In production, should i clean and reinstall node_modules everytime I deploy?

Question

We have more than 10 instances of prod servers and each time we update our dependencies, so cleaning and re-installing sounds more controlled, but also a bit slower.

Problem is the devops team complain about the time taken to do a clean (after removing existing node_modules) npm install everytime package.json changes. We have noticed sometimes our build breaks on prod if we do run update or install on existing node_modules.

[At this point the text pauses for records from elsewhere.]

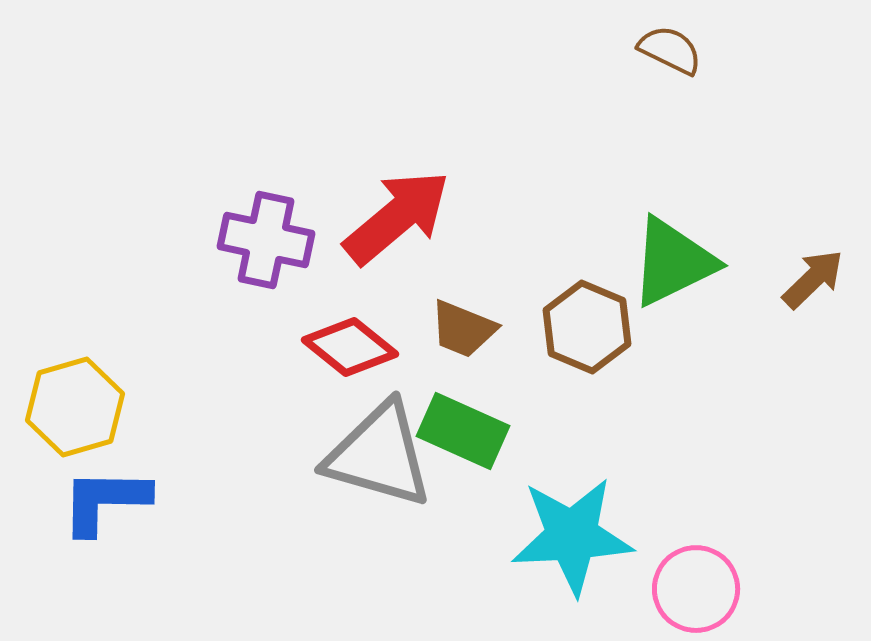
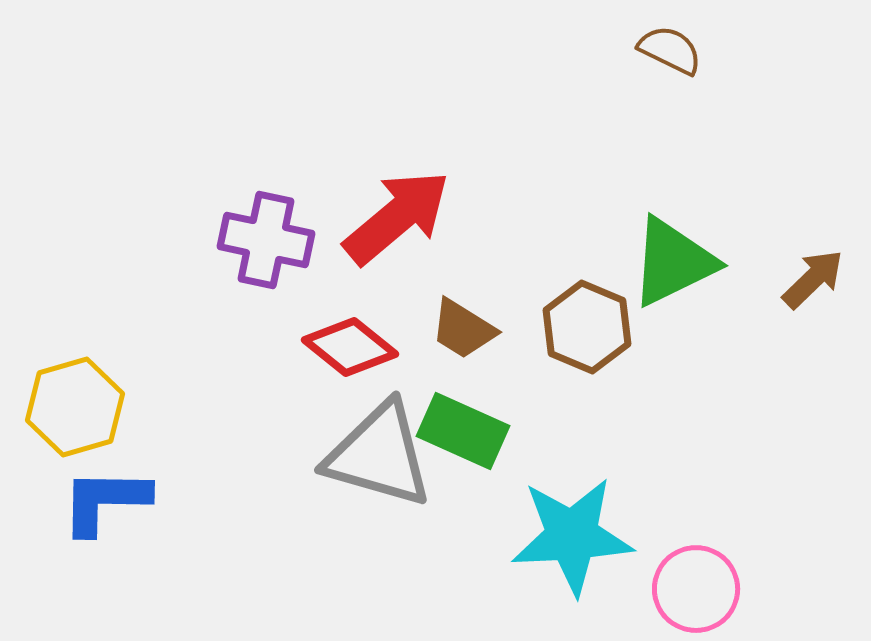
brown trapezoid: rotated 10 degrees clockwise
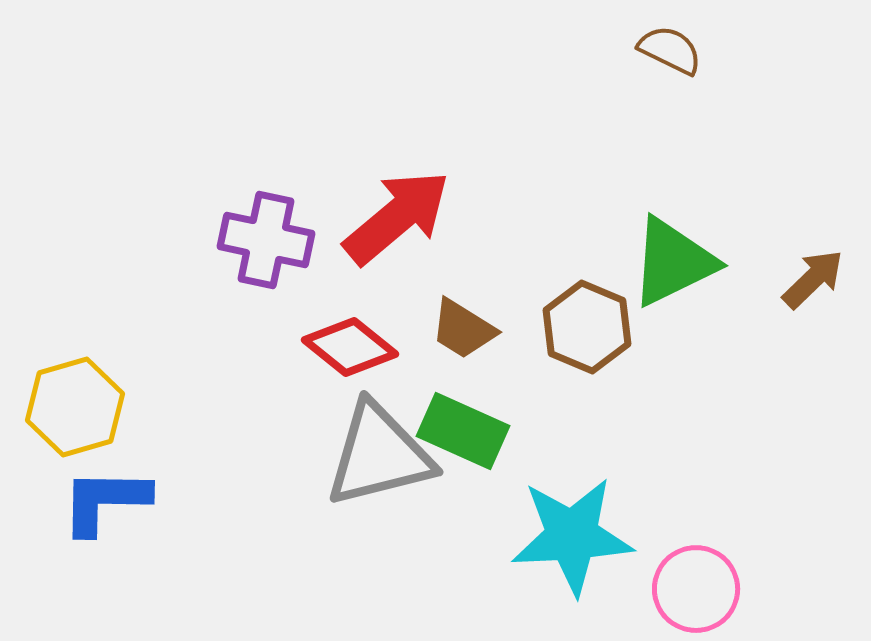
gray triangle: rotated 30 degrees counterclockwise
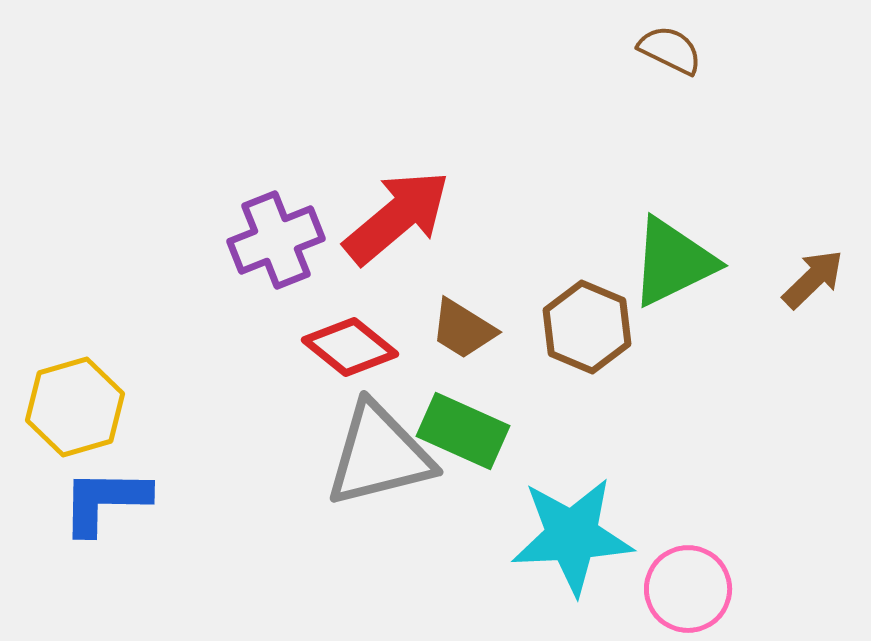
purple cross: moved 10 px right; rotated 34 degrees counterclockwise
pink circle: moved 8 px left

Are there any best practices for production deployment? How can i optimize the process of updating the node_modules safely here?

Answer 1

After a couple of months breaking my head on this. I came across this package on NPM: npm-check-updates.

npm-check-updates allows you to upgrade your package.json dependencies to the latest versions.

All you have to do is run

• npm install npm-check-updates --save
• ncu -u
• npm install

This works very nicely for me.

Answer 2

In newer npm version, there is a feature for locking the version of your dependencies.

There is a file called package-lock.json along with package.json. That lock file will lock the dependency version while you install it on dev environment. So, when you install it on production from package.json using npm install, it will fetch locked version from package-lock.json file and will install specific version same as dev environment.

That means you don't need to clean node_module folder every time on production. You can just install new added dependency from package.json file and its version will be taken from package-lock.json file.

There is another package manager called "yarn" is there which provide same feature, but if you want to stick to npm, then its now possible with new npm version.